"Of course (the fans) are going to have their fun with me… I'm already prepared for it," he said. "So you let them have their fun. That's what they've paid to do."
As for the umpires, he is glad that the full-time AMLU umps are back on the field after settling their two-and-a-half month long strike.
Couch Time
The pressure to succeed, and the long wait for a shot at the big leagues, not the officiating seem to be taking their toll on Young’s young career. Even if he has the big league bat, that’s only part of the equation. If he can’t control his temper with a minor league rent-an-ump, what will happen in the free-wheeling world of major league stardom, where self-discipline is about the only discipline most players get these days?
"I'm sure everybody gets frustrated who thinks they should be in the big leagues right now," Durham manager John Tamargo said. "They see guys on TV and think 'Hey, I can do just as much as they can.' That'll put you in a bit of a frustrated mode, but you've got to continue to work and hopefully that'll give you that opportunity sooner than later.
Bad Boy Bulls
The Bill Evers era of Durham Baseball was filled with many of the same personalities, but no incidents. Under the new stewardship of Tamargo, who provided his own distraction in the clubhouse last month when he served a 10-game suspension after bumping an umpire, Young’s outburst is just the first of a rash of embarrassing incidents that have roiled the Bulls' clubhouse.

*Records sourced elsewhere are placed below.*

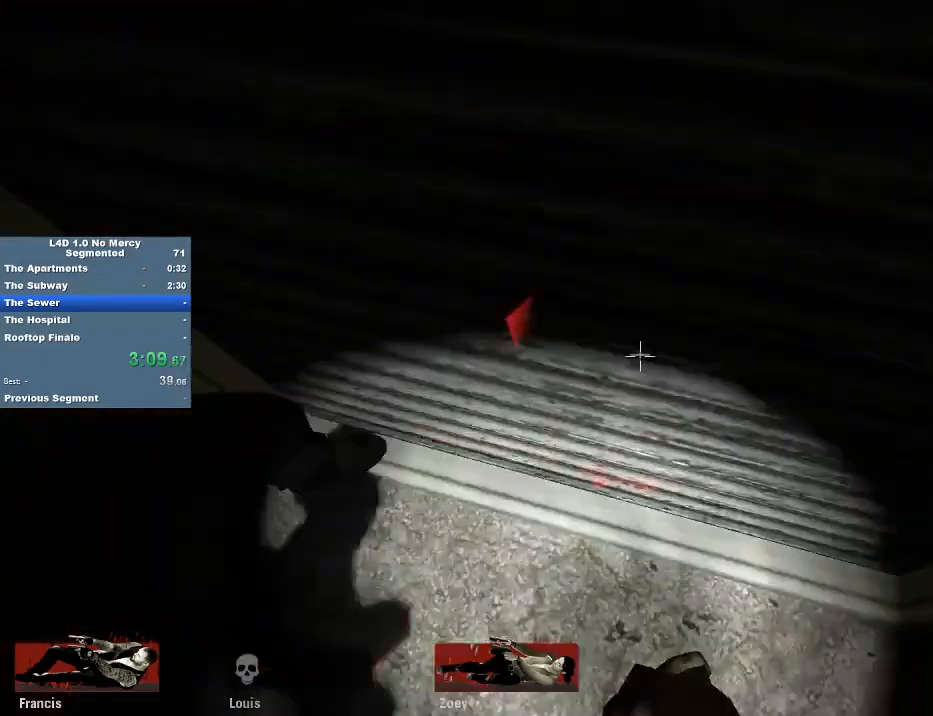
{"keys": ["2", "3"], "mouse": ["right"], "events": [[50, "4", "up"], [50, "mouse_right", "up"], [83, "mouse_right", "down"], [150, "4", "down"], [150, "mouse_right", "up"], [183, "mouse_right", "down"], [250, "1", "down"], [250, "4", "up"], [283, "mouse_right", "up"], [317, "2", "up"], [317, "4", "down"], [317, "mouse_right", "down"], [383, "1", "up"], [383, "mouse_right", "up"], [417, "2", "down"], [417, "mouse_right", "down"], [483, "4", "up"]]}
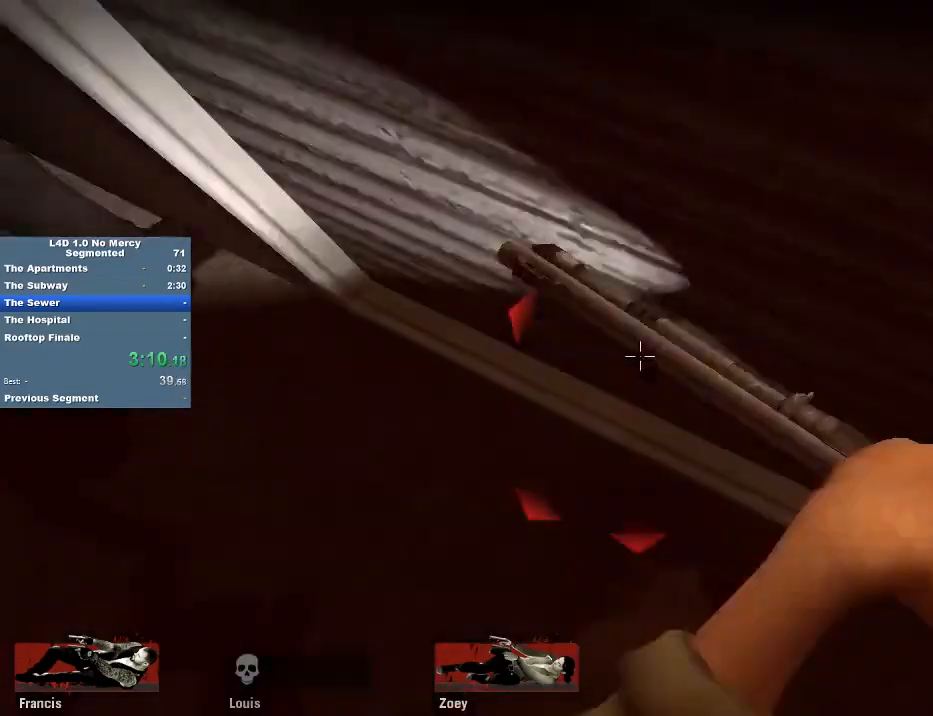
{"keys": ["2", "3", "4"], "mouse": ["right"], "events": [[17, "mouse_right", "up"], [50, "2", "up"], [50, "4", "down"], [50, "mouse_right", "down"], [117, "2", "down"], [117, "mouse_right", "up"], [150, "4", "up"], [150, "mouse_right", "down"], [217, "mouse_right", "up"], [250, "2", "up"], [250, "4", "down"], [250, "mouse_right", "down"], [283, "2", "down"], [350, "4", "up"], [350, "mouse_right", "up"], [383, "4", "down"], [383, "mouse_right", "down"], [450, "2", "up"], [450, "mouse_right", "up"], [483, "2", "down"], [483, "mouse_right", "down"]]}
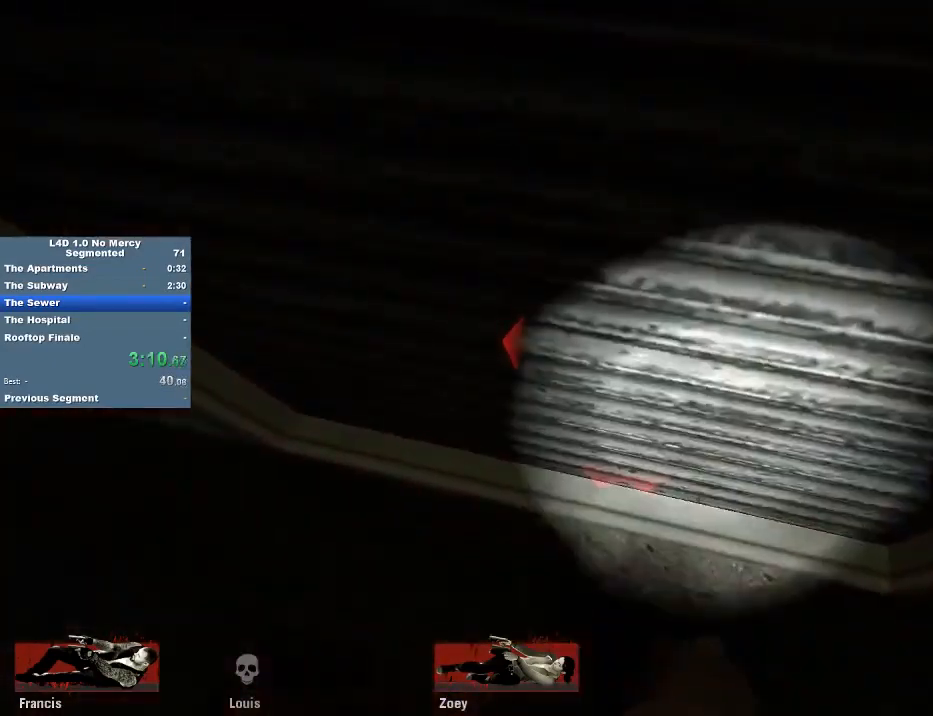
{"keys": ["1", "2", "3"], "mouse": [], "events": [[17, "4", "up"], [17, "mouse_right", "up"], [83, "4", "down"], [83, "mouse_right", "down"], [117, "2", "up"], [183, "mouse_right", "up"], [217, "2", "down"], [217, "mouse_right", "down"], [250, "1", "down"], [250, "4", "up"], [250, "mouse_right", "up"], [317, "mouse_right", "down"], [350, "1", "up"], [350, "2", "up"], [350, "4", "down"], [350, "mouse_right", "up"], [417, "mouse_right", "down"], [450, "2", "down"], [450, "4", "up"], [483, "1", "down"], [483, "mouse_right", "up"]]}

- Shortstop B.J. Upton, Tampa Bay's No. 1 draft pick in 2002, was benched for one game last week after his arrest in nearby Chapel Hill, N.C., for speeding and driving while impaired charges (See the Devil Goes Down to Durham).
- Outfielder Elijah Dukes was suspended indefinitely Saturday by the Devil Rays for what team sources said was "a clubhouse incident." Sources tell MLN that the incident was an altercation with teammate Ryan Knox at the club's hotel after Saturday night's game with Charlotte. Dukes was also reportedly suspended earlier this year after another off-field altercation during the week in April of the Delmon Young bat toss.
The questions that Young and his fellow Bully Bulls raise is more about the whole D-Rays farm system itself. What does it say about their development of the full player when one of their stars with several years in the farm system is discovering the joys of community service at the end of a forced suspension?
For the D-Rays, even in light of Monday’s media mea culpa, the specific question at hand is whether Young can develop the big league self-discipline over his now infamous temper to go along with the power of his bat. (See “The Devil Goes Down to Durham” – MAJOR BLOGS of Minor League News for our take).
The larger question is: How does the organization plan to take talented and gifted children who, as Delmon himself says, want to have “fun,” and discipline them into young men who can cope with the stresses of the kids’ game that turns into a high-dollar, high pressure business?